(RECORDS FOR THIS EXERCISE begins)
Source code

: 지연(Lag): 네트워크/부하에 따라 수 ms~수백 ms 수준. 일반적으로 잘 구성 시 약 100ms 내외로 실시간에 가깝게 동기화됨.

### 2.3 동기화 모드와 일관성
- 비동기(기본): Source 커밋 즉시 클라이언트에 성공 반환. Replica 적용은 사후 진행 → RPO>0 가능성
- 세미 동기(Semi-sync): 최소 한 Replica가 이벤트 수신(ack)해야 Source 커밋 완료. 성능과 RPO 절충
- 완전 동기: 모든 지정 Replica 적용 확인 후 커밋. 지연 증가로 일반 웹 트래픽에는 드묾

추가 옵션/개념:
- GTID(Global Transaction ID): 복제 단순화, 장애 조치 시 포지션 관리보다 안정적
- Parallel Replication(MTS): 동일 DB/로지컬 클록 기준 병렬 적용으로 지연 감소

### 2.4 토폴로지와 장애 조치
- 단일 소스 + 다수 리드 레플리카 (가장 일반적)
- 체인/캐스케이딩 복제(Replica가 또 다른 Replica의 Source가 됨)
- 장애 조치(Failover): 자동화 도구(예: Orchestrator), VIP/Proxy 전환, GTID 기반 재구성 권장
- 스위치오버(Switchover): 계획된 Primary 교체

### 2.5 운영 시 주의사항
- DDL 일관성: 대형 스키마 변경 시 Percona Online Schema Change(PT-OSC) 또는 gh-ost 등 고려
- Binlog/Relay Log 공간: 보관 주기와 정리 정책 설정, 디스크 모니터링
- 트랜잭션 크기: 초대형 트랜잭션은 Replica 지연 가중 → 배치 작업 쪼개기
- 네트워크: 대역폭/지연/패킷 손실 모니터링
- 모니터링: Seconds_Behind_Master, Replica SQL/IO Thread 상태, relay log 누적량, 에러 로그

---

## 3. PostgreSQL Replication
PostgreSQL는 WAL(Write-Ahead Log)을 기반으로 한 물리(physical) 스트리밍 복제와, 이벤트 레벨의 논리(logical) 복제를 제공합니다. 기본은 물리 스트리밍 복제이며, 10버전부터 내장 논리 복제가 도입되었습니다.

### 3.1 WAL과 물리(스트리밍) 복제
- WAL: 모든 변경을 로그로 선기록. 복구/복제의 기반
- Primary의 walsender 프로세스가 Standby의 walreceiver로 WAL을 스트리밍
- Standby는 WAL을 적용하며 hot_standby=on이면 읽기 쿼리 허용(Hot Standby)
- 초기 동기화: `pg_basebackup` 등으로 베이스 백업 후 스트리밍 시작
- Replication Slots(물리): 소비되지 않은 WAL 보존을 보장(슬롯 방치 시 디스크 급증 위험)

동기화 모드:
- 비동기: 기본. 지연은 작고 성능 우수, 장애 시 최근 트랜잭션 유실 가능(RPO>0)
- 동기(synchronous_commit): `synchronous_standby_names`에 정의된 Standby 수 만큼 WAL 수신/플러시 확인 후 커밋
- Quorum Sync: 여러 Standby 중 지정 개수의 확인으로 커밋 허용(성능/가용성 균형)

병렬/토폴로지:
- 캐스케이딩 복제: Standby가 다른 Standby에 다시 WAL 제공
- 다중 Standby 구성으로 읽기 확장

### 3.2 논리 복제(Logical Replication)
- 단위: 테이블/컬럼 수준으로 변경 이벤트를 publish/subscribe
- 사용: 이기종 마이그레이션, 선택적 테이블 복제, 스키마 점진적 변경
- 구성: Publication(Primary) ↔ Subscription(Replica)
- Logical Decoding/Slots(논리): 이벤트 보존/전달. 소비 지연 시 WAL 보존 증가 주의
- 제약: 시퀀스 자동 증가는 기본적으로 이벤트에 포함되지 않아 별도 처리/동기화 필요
(RECORDS FOR THIS EXERCISE ends)
EXERCISE BRIEF >> Go through the listing and copy each line that includes the string "Replication".

EXERCISE OUTPUT >>
- Parallel Replication(MTS): 동일 DB/로지컬 클록 기준 병렬 적용으로 지연 감소
## 3. PostgreSQL Replication
- Replication Slots(물리): 소비되지 않은 WAL 보존을 보장(슬롯 방치 시 디스크 급증 위험)
### 3.2 논리 복제(Logical Replication)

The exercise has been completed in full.